Audio storytelling proved an effective medium for weaving those elements into narratives that include broader systemic critique, media analysis and histories of resistance on the land, in a way that is both accessible and engrossing. Using sound as the vehicle also allowed subjects to maintain a degree of anonymity, and helped to diminish the impact that visual bias often plays in shaping audience response. One listener recently told us that the show transformed how she saw the encampments in her neighbourhood. Though a  mundane comment on its surface, it underscores the potential of sound to disrupt the social relations that arise in our visual-dominant culture.

Each episode draws on one of the four elements – earth, wind, water and fire – to frame a particular facet of encampment life. The series is ongoing and will take place over the course of a year, with each element mapping onto the conditions of a particular season. That contiguity helps listeners connect to the current lives of residents and makes the project an effective solidarity-building tool.
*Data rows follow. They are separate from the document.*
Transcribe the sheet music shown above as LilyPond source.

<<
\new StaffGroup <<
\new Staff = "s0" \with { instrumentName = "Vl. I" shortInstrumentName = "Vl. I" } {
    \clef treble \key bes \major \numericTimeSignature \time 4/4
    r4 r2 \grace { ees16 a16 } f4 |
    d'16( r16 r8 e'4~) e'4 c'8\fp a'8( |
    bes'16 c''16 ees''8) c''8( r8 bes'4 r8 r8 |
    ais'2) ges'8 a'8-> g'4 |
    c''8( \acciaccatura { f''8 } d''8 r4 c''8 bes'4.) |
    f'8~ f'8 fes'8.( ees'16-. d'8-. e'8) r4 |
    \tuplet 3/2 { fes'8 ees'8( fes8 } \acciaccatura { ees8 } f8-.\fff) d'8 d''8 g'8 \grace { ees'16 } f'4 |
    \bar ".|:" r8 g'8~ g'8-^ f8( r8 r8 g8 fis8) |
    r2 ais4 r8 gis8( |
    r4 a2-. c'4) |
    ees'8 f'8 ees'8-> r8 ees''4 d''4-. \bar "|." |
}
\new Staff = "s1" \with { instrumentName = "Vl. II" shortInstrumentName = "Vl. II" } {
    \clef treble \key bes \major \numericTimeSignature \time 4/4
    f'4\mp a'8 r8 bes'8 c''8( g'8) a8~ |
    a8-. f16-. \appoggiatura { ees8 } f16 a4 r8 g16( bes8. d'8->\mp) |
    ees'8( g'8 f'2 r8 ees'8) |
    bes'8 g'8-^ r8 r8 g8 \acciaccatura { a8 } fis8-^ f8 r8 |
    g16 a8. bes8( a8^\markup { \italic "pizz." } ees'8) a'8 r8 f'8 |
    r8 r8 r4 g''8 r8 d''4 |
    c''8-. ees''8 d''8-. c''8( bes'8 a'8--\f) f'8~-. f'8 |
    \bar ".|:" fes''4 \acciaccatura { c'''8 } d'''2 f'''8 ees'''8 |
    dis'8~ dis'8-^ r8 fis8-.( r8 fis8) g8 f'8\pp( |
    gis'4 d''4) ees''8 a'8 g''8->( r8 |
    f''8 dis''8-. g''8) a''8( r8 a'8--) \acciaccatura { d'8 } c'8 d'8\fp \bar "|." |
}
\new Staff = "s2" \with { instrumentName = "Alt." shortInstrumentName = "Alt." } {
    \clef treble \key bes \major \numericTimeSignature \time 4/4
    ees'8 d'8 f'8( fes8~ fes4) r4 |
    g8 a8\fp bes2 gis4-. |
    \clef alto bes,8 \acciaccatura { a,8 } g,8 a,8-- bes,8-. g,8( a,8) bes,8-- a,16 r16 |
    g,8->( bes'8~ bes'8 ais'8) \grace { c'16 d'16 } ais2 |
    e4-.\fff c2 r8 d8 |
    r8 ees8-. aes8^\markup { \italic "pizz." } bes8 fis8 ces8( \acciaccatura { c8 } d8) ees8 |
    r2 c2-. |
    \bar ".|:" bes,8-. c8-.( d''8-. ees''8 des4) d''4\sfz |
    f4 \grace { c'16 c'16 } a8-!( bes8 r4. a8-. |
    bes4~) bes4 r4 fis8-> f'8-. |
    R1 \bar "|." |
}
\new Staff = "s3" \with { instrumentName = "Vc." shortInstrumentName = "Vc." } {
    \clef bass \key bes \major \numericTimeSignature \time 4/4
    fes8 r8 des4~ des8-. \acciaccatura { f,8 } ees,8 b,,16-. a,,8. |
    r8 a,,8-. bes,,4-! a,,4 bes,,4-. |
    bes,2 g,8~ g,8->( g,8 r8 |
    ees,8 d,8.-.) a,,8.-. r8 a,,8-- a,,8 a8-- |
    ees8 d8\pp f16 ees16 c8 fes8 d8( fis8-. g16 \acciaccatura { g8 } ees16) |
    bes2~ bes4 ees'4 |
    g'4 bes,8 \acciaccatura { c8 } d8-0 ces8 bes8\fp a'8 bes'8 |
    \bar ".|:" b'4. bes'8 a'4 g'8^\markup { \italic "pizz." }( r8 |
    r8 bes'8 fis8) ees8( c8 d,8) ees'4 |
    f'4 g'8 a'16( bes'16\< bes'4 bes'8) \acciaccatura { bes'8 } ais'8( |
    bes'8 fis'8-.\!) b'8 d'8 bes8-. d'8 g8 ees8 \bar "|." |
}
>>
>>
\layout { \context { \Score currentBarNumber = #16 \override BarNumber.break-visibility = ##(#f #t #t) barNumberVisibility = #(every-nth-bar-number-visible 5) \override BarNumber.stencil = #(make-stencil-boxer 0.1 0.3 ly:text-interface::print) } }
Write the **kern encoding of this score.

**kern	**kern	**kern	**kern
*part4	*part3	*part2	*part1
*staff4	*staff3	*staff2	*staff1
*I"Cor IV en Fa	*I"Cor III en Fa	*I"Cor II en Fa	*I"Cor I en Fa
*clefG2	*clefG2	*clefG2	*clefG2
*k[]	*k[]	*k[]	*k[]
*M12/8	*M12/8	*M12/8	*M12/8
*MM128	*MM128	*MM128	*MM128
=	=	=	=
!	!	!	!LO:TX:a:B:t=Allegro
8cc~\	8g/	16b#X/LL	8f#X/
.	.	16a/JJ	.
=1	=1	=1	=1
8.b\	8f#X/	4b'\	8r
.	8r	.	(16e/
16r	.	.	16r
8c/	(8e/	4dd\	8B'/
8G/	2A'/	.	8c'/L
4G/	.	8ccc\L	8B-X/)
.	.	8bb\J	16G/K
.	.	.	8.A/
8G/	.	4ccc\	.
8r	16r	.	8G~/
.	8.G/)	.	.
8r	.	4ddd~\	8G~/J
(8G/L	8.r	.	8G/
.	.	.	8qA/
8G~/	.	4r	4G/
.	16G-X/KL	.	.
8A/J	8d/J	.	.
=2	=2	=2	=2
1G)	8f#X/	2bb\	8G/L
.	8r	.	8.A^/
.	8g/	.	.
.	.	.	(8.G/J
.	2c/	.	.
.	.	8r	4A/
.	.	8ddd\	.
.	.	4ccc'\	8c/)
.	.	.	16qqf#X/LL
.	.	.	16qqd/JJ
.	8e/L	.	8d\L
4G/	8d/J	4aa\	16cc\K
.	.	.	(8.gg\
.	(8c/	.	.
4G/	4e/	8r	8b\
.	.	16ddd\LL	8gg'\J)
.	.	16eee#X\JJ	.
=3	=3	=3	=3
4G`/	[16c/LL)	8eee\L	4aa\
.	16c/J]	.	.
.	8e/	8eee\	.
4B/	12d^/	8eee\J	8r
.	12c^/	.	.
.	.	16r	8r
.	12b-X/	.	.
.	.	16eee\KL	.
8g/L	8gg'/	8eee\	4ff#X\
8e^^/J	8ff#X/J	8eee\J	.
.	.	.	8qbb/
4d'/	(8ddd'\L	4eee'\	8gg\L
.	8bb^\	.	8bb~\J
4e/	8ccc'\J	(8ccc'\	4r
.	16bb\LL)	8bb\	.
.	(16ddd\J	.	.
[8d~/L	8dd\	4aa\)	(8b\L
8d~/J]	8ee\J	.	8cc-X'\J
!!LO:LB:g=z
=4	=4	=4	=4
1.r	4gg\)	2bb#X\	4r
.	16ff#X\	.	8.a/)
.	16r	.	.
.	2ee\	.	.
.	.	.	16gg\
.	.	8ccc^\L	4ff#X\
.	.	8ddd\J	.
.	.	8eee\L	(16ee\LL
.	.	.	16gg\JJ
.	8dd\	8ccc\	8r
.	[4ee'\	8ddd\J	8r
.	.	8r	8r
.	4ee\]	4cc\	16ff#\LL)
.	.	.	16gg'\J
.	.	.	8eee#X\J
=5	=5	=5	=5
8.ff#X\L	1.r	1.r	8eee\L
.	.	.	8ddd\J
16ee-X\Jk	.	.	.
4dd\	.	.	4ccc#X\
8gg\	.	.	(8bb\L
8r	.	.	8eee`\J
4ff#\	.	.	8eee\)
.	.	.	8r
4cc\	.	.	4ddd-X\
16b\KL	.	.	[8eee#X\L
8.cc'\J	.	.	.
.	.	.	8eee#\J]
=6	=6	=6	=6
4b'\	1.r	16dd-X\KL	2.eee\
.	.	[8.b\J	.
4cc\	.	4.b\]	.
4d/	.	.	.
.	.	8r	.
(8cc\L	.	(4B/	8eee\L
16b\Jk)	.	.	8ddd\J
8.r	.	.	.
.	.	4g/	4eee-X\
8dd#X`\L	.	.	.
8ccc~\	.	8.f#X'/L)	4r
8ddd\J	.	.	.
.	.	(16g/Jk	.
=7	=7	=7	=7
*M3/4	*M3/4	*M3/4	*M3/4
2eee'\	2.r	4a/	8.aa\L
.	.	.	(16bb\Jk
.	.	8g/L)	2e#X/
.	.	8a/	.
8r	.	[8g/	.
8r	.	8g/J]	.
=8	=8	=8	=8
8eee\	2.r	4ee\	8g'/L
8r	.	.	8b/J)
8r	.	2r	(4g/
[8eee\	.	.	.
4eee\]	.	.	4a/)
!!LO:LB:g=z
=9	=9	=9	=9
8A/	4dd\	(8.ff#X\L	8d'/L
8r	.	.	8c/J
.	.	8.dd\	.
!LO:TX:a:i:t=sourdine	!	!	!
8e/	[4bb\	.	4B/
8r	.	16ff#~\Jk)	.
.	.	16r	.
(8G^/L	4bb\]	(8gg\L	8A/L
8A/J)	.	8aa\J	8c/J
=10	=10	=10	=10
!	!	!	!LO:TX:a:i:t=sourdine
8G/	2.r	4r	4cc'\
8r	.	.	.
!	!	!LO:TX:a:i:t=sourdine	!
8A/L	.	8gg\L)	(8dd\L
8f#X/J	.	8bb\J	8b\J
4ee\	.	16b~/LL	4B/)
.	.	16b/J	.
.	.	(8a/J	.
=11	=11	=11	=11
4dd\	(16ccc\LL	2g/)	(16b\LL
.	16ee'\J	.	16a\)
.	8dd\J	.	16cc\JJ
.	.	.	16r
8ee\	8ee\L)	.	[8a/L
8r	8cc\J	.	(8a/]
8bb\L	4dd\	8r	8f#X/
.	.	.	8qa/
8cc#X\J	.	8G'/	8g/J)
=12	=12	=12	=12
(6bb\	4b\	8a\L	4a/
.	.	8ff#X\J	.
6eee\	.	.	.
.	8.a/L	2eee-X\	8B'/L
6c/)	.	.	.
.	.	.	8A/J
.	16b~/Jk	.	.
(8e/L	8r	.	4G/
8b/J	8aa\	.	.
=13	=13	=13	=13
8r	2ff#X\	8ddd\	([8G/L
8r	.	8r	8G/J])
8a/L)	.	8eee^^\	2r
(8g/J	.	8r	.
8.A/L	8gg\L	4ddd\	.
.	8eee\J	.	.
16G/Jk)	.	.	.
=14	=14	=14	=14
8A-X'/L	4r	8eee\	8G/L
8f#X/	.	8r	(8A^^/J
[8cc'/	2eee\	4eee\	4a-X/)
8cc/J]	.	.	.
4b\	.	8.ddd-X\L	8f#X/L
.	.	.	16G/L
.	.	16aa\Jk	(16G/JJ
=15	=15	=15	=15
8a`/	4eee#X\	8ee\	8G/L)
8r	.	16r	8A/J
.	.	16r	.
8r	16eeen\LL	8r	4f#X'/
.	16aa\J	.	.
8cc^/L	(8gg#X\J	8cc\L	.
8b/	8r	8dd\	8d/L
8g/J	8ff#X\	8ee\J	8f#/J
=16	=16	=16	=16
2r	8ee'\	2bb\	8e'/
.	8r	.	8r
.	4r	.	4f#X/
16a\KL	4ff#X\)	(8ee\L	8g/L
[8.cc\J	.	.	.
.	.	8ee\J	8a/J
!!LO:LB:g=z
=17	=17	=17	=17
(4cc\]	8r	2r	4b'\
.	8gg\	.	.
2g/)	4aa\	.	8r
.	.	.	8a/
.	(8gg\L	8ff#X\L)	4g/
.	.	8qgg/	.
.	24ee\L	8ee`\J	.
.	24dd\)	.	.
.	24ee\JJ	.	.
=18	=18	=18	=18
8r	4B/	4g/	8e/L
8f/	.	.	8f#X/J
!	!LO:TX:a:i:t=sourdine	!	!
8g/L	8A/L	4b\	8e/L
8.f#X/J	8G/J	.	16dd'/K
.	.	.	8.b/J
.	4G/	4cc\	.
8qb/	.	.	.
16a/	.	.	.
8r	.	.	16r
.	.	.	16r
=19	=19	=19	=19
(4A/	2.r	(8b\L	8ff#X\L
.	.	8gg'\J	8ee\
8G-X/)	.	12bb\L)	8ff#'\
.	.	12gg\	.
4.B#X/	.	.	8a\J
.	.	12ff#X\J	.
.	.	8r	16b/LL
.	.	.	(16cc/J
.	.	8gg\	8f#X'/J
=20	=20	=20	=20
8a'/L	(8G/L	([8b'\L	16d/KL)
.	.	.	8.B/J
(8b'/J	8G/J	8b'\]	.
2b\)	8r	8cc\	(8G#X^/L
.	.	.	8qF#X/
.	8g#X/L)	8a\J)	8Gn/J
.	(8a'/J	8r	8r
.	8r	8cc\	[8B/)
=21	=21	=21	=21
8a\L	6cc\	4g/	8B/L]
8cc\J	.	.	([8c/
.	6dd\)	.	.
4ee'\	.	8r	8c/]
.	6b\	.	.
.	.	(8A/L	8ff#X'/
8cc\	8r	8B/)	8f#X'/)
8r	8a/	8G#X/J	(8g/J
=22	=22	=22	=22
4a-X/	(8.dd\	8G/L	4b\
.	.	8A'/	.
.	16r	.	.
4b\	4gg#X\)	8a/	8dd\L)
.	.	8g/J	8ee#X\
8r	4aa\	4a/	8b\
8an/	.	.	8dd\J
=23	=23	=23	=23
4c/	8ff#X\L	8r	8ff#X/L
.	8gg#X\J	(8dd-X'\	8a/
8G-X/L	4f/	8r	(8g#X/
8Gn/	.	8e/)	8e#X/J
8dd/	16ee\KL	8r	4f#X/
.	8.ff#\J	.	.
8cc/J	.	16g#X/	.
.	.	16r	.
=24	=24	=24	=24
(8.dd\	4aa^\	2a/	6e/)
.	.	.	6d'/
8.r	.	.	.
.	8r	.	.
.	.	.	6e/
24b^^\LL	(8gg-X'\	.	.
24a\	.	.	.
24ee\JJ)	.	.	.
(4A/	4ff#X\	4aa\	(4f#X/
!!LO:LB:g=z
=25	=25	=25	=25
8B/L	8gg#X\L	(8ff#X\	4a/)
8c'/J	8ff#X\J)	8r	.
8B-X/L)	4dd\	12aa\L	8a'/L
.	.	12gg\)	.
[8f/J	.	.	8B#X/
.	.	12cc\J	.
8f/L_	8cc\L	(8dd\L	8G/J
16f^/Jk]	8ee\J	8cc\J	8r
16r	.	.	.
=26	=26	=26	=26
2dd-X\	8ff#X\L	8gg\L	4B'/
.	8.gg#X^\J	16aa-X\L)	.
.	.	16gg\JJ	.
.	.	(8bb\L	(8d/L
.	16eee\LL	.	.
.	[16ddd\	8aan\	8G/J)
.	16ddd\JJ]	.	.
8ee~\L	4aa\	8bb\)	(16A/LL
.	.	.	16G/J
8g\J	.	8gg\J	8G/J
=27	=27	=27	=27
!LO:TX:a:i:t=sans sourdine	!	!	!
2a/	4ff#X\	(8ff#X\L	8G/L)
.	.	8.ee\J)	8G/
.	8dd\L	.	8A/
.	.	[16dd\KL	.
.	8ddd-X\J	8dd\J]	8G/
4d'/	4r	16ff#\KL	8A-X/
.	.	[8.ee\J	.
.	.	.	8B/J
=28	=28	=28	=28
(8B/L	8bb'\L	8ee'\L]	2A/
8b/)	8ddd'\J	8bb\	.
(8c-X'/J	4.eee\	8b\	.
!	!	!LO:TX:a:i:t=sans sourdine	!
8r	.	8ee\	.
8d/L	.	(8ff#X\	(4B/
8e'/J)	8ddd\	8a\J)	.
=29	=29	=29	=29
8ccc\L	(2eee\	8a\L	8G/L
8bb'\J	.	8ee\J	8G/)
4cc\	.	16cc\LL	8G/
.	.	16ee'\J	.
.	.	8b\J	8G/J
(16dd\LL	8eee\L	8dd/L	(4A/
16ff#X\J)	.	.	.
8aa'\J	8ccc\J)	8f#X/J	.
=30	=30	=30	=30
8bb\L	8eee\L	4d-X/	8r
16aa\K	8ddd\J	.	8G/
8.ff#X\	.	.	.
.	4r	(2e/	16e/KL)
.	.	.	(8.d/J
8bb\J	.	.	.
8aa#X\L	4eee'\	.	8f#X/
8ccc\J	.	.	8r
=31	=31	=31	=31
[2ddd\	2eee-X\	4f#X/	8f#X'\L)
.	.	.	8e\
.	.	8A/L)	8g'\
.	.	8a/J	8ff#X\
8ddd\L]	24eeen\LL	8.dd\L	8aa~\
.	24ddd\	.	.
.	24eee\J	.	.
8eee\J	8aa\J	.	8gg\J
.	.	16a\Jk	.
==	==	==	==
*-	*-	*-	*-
The first episode, Water, follows residents in Toronto’s Moss Park through two days of a heatwave as they try to find creative ways around a lack of access to water. Episode Two, Wind, looks at the effect of continual displacement on people’s health and wellbeing. We delve into the story of a tent city that came up in a parking lot on Toronto’s Lakeshore in the late 1990s in order to understand the various forces moving people around the Lakeshore today.